Saved data entries:
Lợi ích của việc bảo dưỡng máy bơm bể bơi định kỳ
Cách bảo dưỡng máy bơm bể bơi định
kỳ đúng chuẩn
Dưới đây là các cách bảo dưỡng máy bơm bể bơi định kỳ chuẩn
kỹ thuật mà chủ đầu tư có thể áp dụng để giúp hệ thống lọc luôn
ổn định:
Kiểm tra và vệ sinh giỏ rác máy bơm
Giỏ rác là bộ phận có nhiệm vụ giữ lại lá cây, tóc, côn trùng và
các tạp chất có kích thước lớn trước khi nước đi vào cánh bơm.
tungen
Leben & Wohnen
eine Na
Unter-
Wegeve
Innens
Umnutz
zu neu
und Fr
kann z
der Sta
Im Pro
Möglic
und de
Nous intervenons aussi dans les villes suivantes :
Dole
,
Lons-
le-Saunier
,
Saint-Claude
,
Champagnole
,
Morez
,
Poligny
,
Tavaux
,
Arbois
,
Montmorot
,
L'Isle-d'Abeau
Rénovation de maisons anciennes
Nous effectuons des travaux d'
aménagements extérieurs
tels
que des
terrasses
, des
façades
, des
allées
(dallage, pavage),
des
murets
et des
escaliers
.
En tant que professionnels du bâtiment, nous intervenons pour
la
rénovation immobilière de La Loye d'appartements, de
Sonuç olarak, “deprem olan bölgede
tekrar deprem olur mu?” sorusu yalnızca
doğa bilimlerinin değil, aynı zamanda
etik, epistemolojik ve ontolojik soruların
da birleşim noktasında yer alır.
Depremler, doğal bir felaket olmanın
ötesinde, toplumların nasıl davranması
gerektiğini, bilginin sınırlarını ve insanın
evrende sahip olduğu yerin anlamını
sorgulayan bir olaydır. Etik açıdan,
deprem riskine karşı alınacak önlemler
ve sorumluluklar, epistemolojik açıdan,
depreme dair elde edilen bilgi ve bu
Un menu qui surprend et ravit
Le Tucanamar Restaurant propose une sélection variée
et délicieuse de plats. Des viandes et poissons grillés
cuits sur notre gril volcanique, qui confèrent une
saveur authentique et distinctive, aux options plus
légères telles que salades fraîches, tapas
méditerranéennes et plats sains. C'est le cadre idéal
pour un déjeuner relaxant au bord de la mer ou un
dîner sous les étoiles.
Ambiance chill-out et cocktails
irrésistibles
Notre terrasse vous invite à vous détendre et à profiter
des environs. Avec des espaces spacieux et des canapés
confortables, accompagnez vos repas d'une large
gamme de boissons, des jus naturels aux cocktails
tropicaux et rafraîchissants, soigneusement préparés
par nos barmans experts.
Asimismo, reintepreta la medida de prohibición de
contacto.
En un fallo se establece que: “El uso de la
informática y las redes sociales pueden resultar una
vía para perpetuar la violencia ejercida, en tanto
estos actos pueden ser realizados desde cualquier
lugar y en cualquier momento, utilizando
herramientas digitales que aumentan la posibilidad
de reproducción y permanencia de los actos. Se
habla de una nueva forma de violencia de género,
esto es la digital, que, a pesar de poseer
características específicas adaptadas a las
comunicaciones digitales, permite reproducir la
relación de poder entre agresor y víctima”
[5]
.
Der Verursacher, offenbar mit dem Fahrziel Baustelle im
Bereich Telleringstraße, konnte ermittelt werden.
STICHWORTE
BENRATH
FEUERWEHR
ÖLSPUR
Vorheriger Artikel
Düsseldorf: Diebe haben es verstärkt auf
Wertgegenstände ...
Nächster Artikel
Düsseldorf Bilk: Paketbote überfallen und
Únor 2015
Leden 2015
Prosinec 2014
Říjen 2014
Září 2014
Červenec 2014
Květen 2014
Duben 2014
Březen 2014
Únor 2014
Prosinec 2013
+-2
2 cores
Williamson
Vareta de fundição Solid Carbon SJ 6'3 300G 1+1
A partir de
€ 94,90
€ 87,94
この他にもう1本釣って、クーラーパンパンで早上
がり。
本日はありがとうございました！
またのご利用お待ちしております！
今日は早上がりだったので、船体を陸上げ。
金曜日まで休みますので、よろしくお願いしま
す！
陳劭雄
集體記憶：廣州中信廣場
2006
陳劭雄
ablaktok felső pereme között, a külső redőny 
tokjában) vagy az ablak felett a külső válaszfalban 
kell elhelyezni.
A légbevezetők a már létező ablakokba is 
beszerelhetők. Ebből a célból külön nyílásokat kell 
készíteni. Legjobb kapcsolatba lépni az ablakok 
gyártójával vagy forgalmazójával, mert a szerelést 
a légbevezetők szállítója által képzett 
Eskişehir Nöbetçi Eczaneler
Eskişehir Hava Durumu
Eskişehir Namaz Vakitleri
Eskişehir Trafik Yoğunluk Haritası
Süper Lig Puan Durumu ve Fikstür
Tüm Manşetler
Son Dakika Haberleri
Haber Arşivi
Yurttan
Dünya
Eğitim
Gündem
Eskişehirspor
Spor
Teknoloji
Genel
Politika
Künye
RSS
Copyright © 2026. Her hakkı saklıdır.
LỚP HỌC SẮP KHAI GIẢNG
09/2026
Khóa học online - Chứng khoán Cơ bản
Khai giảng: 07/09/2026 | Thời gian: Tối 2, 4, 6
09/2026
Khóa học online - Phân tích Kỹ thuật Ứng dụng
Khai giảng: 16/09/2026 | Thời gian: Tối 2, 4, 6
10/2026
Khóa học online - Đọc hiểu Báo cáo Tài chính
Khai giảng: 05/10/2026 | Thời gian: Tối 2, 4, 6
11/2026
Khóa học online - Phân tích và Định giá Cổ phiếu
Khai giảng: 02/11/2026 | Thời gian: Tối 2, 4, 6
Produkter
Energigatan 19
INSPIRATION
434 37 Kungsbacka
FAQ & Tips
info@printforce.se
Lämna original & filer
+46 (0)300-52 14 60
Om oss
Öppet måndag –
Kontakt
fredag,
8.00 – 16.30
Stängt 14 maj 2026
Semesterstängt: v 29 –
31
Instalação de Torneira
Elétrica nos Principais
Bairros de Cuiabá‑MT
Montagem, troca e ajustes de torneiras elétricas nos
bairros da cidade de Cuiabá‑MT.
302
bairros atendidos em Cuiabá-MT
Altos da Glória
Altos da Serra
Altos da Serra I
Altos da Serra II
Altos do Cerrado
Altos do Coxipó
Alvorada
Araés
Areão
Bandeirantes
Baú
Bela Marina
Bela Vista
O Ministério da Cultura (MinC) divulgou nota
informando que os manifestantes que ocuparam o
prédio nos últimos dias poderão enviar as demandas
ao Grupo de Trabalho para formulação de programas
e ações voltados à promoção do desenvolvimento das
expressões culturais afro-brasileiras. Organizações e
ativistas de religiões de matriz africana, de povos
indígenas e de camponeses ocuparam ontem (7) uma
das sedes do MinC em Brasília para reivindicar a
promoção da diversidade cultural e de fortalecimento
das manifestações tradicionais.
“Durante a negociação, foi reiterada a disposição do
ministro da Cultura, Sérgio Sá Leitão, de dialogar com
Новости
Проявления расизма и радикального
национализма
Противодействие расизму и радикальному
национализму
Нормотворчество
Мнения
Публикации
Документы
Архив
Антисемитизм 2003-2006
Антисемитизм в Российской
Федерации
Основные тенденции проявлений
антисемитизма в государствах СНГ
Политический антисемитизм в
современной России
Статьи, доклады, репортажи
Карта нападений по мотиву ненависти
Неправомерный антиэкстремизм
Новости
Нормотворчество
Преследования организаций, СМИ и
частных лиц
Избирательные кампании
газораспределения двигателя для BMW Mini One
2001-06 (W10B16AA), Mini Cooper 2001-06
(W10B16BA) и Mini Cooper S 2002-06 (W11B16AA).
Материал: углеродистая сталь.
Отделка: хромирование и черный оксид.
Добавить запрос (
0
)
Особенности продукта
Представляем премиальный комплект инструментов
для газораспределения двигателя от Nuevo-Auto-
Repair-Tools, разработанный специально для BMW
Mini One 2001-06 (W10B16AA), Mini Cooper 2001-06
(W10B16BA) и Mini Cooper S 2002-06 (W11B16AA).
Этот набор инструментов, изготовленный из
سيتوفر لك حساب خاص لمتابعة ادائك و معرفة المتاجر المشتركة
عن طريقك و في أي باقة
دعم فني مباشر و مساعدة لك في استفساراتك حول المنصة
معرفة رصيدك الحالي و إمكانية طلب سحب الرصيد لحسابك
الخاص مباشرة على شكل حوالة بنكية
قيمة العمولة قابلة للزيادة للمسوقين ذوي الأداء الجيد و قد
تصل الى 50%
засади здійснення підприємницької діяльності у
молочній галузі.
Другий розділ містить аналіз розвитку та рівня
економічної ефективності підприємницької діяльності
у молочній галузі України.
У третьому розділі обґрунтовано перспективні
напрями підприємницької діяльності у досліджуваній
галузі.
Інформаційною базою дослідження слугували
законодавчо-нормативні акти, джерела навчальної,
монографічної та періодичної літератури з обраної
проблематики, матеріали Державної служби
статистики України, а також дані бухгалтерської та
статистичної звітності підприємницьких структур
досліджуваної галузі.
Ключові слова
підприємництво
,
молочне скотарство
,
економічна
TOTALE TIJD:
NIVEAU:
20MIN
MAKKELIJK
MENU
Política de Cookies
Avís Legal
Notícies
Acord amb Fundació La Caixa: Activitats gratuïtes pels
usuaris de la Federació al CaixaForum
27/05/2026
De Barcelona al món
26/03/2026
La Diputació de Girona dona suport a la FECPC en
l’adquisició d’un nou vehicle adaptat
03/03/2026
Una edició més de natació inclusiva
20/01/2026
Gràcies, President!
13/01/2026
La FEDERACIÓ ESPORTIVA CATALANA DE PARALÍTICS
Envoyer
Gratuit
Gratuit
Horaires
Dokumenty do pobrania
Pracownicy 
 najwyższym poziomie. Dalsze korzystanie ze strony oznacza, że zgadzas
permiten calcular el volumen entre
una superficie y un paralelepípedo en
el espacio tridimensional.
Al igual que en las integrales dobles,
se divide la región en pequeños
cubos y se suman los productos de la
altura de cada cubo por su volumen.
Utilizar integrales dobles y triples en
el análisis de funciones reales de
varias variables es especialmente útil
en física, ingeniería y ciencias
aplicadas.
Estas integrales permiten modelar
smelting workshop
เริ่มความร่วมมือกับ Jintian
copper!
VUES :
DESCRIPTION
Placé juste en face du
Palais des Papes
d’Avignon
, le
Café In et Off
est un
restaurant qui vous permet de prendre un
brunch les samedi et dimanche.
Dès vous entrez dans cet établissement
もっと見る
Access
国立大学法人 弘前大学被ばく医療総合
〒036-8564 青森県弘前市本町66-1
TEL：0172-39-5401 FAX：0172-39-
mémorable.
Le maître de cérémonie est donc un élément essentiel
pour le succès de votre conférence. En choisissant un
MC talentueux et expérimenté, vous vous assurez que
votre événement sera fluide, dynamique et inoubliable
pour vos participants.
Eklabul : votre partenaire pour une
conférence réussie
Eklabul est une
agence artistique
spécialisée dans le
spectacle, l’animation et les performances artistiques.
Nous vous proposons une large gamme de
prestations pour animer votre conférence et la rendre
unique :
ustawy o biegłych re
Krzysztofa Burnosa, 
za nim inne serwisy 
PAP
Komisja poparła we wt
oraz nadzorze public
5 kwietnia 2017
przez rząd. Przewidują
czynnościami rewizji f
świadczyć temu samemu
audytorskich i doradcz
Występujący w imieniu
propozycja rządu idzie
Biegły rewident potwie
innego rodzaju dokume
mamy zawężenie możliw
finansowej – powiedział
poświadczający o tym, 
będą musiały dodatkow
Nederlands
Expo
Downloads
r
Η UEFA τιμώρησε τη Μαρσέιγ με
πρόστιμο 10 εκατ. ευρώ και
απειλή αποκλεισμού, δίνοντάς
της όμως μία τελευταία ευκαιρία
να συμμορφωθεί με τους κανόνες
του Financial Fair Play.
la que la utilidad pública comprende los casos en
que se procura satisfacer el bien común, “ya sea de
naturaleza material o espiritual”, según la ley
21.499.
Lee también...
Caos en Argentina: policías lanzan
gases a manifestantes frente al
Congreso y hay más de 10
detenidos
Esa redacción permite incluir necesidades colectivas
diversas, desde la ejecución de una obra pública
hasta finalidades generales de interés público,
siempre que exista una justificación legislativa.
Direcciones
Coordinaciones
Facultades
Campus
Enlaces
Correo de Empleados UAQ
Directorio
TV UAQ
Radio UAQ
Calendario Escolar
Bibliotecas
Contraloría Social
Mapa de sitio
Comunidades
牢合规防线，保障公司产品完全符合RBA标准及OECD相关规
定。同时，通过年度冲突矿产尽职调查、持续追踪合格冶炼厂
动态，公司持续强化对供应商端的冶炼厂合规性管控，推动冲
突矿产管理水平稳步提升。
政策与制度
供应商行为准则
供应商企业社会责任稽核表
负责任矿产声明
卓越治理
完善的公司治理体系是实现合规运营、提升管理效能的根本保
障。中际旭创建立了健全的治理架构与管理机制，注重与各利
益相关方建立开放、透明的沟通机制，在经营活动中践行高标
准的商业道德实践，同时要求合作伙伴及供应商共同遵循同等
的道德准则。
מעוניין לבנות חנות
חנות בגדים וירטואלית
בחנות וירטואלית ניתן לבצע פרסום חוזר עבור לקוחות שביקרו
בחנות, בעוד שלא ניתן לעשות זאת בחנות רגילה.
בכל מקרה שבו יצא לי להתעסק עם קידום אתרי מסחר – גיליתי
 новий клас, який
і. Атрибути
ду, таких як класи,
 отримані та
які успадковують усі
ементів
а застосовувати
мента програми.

## Work required
Print the lines of the data word for word, beginning with the first line and stopping after the line that contains "tekrar deprem olur".

## Final answer
Lợi ích của việc bảo dưỡng máy bơm bể bơi định kỳ
Cách bảo dưỡng máy bơm bể bơi định
kỳ đúng chuẩn
Dưới đây là các cách bảo dưỡng máy bơm bể bơi định kỳ chuẩn
kỹ thuật mà chủ đầu tư có thể áp dụng để giúp hệ thống lọc luôn
ổn định:
Kiểm tra và vệ sinh giỏ rác máy bơm
Giỏ rác là bộ phận có nhiệm vụ giữ lại lá cây, tóc, côn trùng và
các tạp chất có kích thước lớn trước khi nước đi vào cánh bơm.
tungen
Leben & Wohnen
eine Na
Unter-
Wegeve
Innens
Umnutz
zu neu
und Fr
kann z
der Sta
Im Pro
Möglic
und de
Nous intervenons aussi dans les villes suivantes :
Dole
,
Lons-
le-Saunier
,
Saint-Claude
,
Champagnole
,
Morez
,
Poligny
,
Tavaux
,
Arbois
,
Montmorot
,
L'Isle-d'Abeau
Rénovation de maisons anciennes
Nous effectuons des travaux d'
aménagements extérieurs
tels
que des
terrasses
, des
façades
, des
allées
(dallage, pavage),
des
murets
et des
escaliers
.
En tant que professionnels du bâtiment, nous intervenons pour
la
rénovation immobilière de La Loye d'appartements, de
Sonuç olarak, “deprem olan bölgede
tekrar deprem olur mu?” sorusu yalnızca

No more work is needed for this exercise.